Calculating the Fourier coefficients of a vector valued function

130 Views Asked by At

Putting convergence issues aside for the moment, for a periodic function $f: X \rightarrow \mathbb{R}$ its Fourier series is defined as $$f(x) = \sum_{k=-\infty}^\infty \langle f, x_k\rangle x_k(x) \tag{1}$$ where $\{x_k(x)\}$ is an orthonormal basis.

I am looking for an extension of the above to vector valued functions. For example, suppose $f: X \rightarrow \mathbb{R}^n$ and $f$ is periodic.

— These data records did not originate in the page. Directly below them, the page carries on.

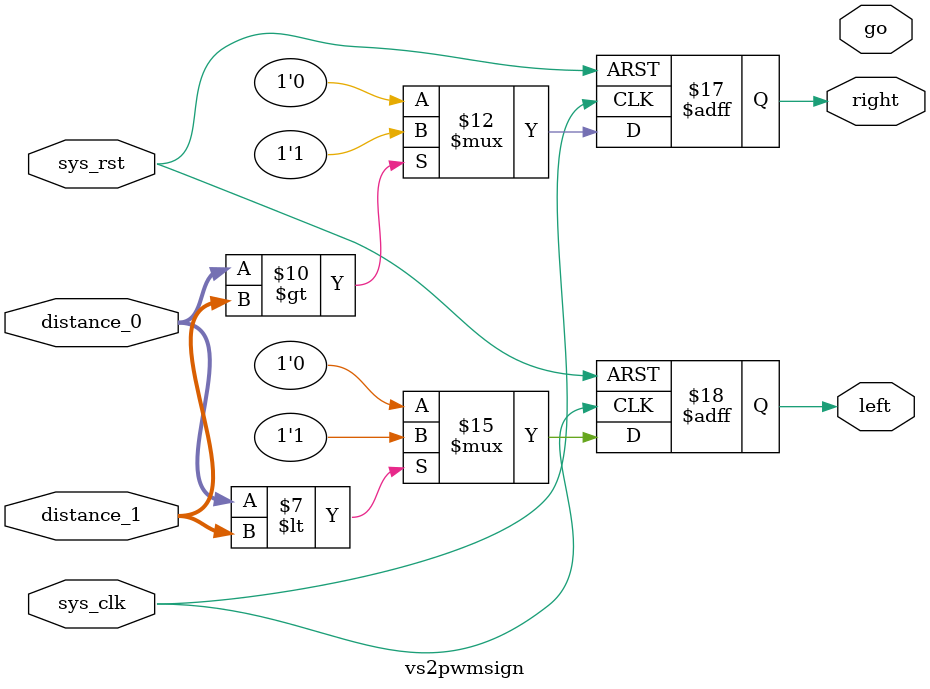
<source format=v>
`timescale 1ns / 1ps


module vs2pwmsign(
    input           sys_clk,
    input           sys_rst,
    input [15:0]    distance_0,
    input [15:0]    distance_1,

    output reg      left,
    output reg      right,
    output reg      go
    );

    parameter distance_min = 500;

    wire  stop_flag;

    assign stop_flag = (distance_0 == distance_1 && distance_0 == distance_min) ? 1 : 0;

    always @(posedge sys_clk or negedge sys_rst) begin
        if (!sys_rst) begin
            left <= 0;
        end
        else begin
            if(distance_0 < distance_1) begin
                left <= 1;
            end
            else begin
                left <= 0;
            end
        end
    end

    always @(posedge sys_clk or negedge sys_rst) begin
        if (!sys_rst) begin
            right <= 0;
        end
        else begin
            if(distance_0 > distance_1) begin
                right <= 1;
            end
            else begin
                right <= 0;
            end
        end
    end

endmodule

</source>
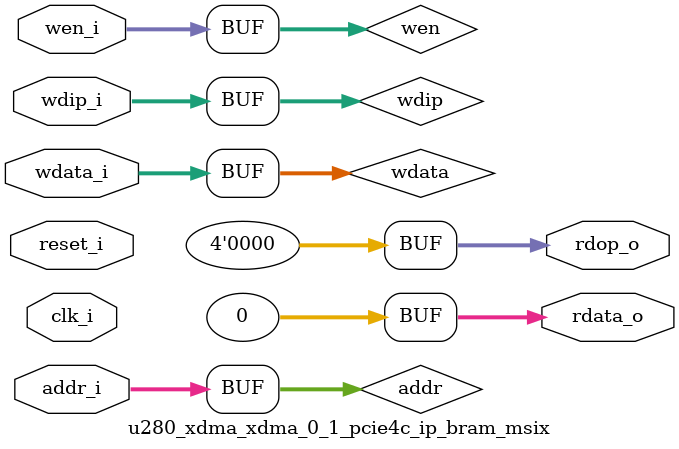
<source format=v>
`timescale 1ps/1ps

(* DowngradeIPIdentifiedWarnings = "yes" *)
module u280_xdma_xdma_0_1_pcie4c_ip_bram_msix #(

  parameter           TCQ = 100
, parameter           TO_RAM_PIPELINE="FALSE"
, parameter           FROM_RAM_PIPELINE="FALSE"
, parameter           MSIX_CAP_TABLE_SIZE=11'h0
, parameter           MSIX_TABLE_RAM_ENABLE="FALSE"

  ) (

  input  wire         clk_i,
  input  wire         reset_i,

  input  wire  [12:0] addr_i,
  input  wire  [31:0] wdata_i,
  input  wire   [3:0] wdip_i,
  input  wire   [3:0] wen_i,
  output wire  [31:0] rdata_o,
  output wire   [3:0] rdop_o

  );

  // WIP : Use Total number of functions (PFs + VFs) to calculate the NUM_BRAM_4K
  localparam integer NUM_BRAM_4K = (MSIX_TABLE_RAM_ENABLE == "TRUE") ? 8 : 0 ;
 

  reg          [12:0] addr;
  reg          [12:0] addr_p0;
  reg          [12:0] addr_p1;
  reg          [31:0] wdata;
  reg           [3:0] wdip;
  reg           [3:0] wen;
  reg          [31:0] reg_rdata;
  reg           [3:0] reg_rdop;
  wire         [31:0] rdata;
  wire          [3:0] rdop;
  genvar              i;
  wire    [(8*4)-1:0] bram_4k_wen;
  wire   [(8*32)-1:0] rdata_t;
  wire    [(8*4)-1:0] rdop_t;

  //
  // Optional input pipe stages
  //
  generate

    if (TO_RAM_PIPELINE == "TRUE") begin : TORAMPIPELINE

      always @(posedge clk_i) begin
     
        if (reset_i) begin

          addr <= #(TCQ) 13'b0;
          wdata <= #(TCQ) 32'b0;
          wdip <= #(TCQ) 4'b0;
          wen <= #(TCQ) 4'b0;

        end else begin

          addr <= #(TCQ) addr_i;
          wdata <= #(TCQ) wdata_i;
          wdip <= #(TCQ) wdip_i;
          wen <= #(TCQ) wen_i;

        end

      end

    end else begin : NOTORAMPIPELINE

      always @(*) begin

          addr = addr_i;
          wdata = wdata_i;
          wdip = wdip_i;
          wen = wen_i;

      end


    end

  endgenerate

  // 
  // Address pipeline
  //
  always @(posedge clk_i) begin
     
    if (reset_i) begin

      addr_p0 <= #(TCQ) 13'b0;
      addr_p1 <= #(TCQ) 13'b0;

    end else begin

      addr_p0 <= #(TCQ) addr;
      addr_p1 <= #(TCQ) addr_p0;

    end

  end

  //
  // Optional output pipe stages
  //
  generate

    if (FROM_RAM_PIPELINE == "TRUE") begin : FRMRAMPIPELINE


      always @(posedge clk_i) begin
     
        if (reset_i) begin

          reg_rdata <= #(TCQ) 32'b0;
          reg_rdop <= #(TCQ) 4'b0;

        end else begin

          case (addr_p1[12:10]) 
            3'b000 : begin
              reg_rdata <= #(TCQ) rdata_t[(32*(0))+31:(32*(0))+0];
              reg_rdop <= #(TCQ) rdop_t[(4*(0))+3:(4*(0))+0];
            end
            3'b001 : begin
              reg_rdata <= #(TCQ) rdata_t[(32*(1))+31:(32*(1))+0];
              reg_rdop <= #(TCQ) rdop_t[(4*(1))+3:(4*(1))+0];
            end
            3'b010 : begin
              reg_rdata <= #(TCQ) rdata_t[(32*(2))+31:(32*(2))+0];
              reg_rdop <= #(TCQ) rdop_t[(4*(2))+3:(4*(2))+0];
            end
            3'b011 : begin
              reg_rdata <= #(TCQ) rdata_t[(32*(3))+31:(32*(3))+0];
              reg_rdop <= #(TCQ) rdop_t[(4*(3))+3:(4*(3))+0];
            end
            3'b100 : begin
              reg_rdata <= #(TCQ) rdata_t[(32*(4))+31:(32*(4))+0];
              reg_rdop <= #(TCQ) rdop_t[(4*(4))+3:(4*(4))+0];
            end
            3'b101 : begin
              reg_rdata <= #(TCQ) rdata_t[(32*(5))+31:(32*(5))+0];
              reg_rdop <= #(TCQ) rdop_t[(4*(5))+3:(4*(5))+0];
            end
            3'b110 : begin
              reg_rdata <= #(TCQ) rdata_t[(32*(6))+31:(32*(6))+0];
              reg_rdop <= #(TCQ) rdop_t[(4*(6))+3:(4*(6))+0];
            end
            3'b111 : begin
              reg_rdata <= #(TCQ) rdata_t[(32*(7))+31:(32*(7))+0];
              reg_rdop <= #(TCQ) rdop_t[(4*(7))+3:(4*(7))+0];
            end
          endcase

        end

      end

    end else begin : NOFRMRAMPIPELINE

      always @(*) begin

          case (addr_p1[12:10]) 
            3'b000 : begin
              reg_rdata <= #(TCQ) rdata_t[(32*(0))+31:(32*(0))+0];
              reg_rdop <= #(TCQ) rdop_t[(4*(0))+3:(4*(0))+0];
            end
            3'b001 : begin
              reg_rdata <= #(TCQ) rdata_t[(32*(1))+31:(32*(1))+0];
              reg_rdop <= #(TCQ) rdop_t[(4*(1))+3:(4*(1))+0];
            end
            3'b010 : begin
              reg_rdata <= #(TCQ) rdata_t[(32*(2))+31:(32*(2))+0];
              reg_rdop <= #(TCQ) rdop_t[(4*(2))+3:(4*(2))+0];
            end
            3'b011 : begin
              reg_rdata <= #(TCQ) rdata_t[(32*(3))+31:(32*(3))+0];
              reg_rdop <= #(TCQ) rdop_t[(4*(3))+3:(4*(3))+0];
            end
            3'b100 : begin
              reg_rdata <= #(TCQ) rdata_t[(32*(4))+31:(32*(4))+0];
              reg_rdop <= #(TCQ) rdop_t[(4*(4))+3:(4*(4))+0];
            end
            3'b101 : begin
              reg_rdata <= #(TCQ) rdata_t[(32*(5))+31:(32*(5))+0];
              reg_rdop <= #(TCQ) rdop_t[(4*(5))+3:(4*(5))+0];
            end
            3'b110 : begin
              reg_rdata <= #(TCQ) rdata_t[(32*(6))+31:(32*(6))+0];
              reg_rdop <= #(TCQ) rdop_t[(4*(6))+3:(4*(6))+0];
            end
            3'b111 : begin
              reg_rdata <= #(TCQ) rdata_t[(32*(7))+31:(32*(7))+0];
              reg_rdop <= #(TCQ) rdop_t[(4*(7))+3:(4*(7))+0];
            end
          endcase

      end

    end
  
  endgenerate

  assign rdata_o = (MSIX_TABLE_RAM_ENABLE == "TRUE") ?  reg_rdata : 32'h0;
  assign rdop_o = (MSIX_TABLE_RAM_ENABLE == "TRUE") ? reg_rdop : 4'h0;

  generate 
  
    for (i=0; i<NUM_BRAM_4K; i=i+1) begin : BRAM4K

      u280_xdma_xdma_0_1_pcie4c_ip_bram_4k_int #(
          .TCQ(TCQ)
        )
        bram_4k_int (
    
          .clk_i (clk_i),
          .reset_i (reset_i),
    
          .addr_i(addr[9:0]),
          .wdata_i(wdata),
          .wdip_i(wdip),
          .wen_i(bram_4k_wen[(4*(i))+3:(4*(i))+0]),
          .rdata_o(rdata_t[(32*i)+31:(32*i)+0]),
          .rdop_o(rdop_t[(4*i)+3:(4*i)+0]),
          .baddr_i(10'b0),
          .brdata_o()

      );
      assign bram_4k_wen[(4*(i))+3:(4*(i))+0] = wen & {4{(i == addr[12:10])}};  
      
    end

  endgenerate

endmodule

</source>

Then there we can similarly decompose $f$ into a Fourier series: $$f = \sum_{k=-\infty}^\infty \textbf{a}_k \textbf{x}_k(x) \tag{2}$$ where $\{\textbf{x}_k(x)\}$ is an orthonormal basis.

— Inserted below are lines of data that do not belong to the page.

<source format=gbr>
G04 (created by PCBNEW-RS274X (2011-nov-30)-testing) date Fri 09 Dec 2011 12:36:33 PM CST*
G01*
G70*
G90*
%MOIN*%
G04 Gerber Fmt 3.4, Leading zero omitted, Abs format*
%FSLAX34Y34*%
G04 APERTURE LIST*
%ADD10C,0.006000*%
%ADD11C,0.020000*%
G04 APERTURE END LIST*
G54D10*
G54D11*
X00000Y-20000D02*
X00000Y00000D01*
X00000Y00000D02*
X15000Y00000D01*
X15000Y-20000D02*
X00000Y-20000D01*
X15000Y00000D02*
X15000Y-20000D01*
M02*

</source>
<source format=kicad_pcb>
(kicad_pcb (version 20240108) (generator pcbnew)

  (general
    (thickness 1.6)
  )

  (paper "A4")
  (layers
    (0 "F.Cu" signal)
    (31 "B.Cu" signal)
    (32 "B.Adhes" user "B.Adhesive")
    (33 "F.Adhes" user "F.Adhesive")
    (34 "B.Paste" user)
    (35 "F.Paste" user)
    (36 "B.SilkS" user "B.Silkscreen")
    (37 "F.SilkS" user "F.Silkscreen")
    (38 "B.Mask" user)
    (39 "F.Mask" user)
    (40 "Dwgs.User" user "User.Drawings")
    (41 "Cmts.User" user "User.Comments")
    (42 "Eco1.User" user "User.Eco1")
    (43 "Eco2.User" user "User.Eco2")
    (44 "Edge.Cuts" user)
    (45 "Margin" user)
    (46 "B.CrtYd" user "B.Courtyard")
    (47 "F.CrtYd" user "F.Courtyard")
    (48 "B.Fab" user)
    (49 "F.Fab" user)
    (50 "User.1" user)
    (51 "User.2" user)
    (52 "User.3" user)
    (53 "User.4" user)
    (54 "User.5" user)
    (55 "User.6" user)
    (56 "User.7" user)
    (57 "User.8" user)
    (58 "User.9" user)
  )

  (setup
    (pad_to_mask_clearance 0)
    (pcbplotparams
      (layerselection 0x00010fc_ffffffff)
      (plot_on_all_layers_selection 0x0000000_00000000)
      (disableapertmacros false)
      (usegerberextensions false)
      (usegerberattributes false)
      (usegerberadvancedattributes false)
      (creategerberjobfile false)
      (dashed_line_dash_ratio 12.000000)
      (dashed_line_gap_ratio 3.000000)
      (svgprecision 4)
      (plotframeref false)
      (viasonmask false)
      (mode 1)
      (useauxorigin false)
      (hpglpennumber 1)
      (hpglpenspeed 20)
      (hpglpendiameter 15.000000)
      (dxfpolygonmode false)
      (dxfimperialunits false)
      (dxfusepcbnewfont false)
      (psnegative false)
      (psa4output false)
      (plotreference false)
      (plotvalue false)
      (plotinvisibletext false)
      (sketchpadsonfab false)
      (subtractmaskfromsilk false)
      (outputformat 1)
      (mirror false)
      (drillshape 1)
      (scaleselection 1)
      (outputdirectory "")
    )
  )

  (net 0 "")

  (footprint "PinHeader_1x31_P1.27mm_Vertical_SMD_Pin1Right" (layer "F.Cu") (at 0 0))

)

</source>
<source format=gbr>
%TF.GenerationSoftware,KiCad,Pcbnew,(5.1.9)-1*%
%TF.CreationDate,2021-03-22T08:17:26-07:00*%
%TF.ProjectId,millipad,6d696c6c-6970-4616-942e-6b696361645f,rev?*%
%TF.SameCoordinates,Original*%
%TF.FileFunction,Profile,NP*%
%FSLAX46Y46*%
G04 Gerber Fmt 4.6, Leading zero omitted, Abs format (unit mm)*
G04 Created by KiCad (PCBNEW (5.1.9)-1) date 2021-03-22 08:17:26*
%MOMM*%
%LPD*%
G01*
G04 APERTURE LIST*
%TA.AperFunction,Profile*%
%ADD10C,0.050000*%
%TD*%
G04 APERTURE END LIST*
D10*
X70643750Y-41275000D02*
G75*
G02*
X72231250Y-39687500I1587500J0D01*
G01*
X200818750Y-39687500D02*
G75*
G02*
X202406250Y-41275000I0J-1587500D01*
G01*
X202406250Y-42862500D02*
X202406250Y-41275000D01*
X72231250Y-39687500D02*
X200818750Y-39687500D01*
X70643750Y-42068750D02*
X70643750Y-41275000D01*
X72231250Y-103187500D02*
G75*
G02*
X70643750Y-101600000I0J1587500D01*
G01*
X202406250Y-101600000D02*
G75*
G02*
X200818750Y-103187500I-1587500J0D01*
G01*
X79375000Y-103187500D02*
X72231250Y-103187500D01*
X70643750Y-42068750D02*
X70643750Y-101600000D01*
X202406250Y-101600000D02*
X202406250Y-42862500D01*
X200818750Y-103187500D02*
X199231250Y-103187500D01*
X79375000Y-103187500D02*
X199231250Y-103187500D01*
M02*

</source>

In the real-valued case the coefficients $a_k$ are scalars and given by an inner product as in (1). Is there an explicit formula for computing the Fourier coefficients $\textbf{a}_k$ for vector valued functions such as (2)? The obvious choice is to do things component wise. That is, since $\textbf{a}_k$ and $\textbf{x}_k(x)$ both have $n$ components, then $$(\textbf{a}_k)_i = \langle f_i, (\textbf{x}_k)_i \rangle, \quad i = 1, \ldots n$$ but I could not find any such formula in any textbooks. Is this the right expression for $a_k$?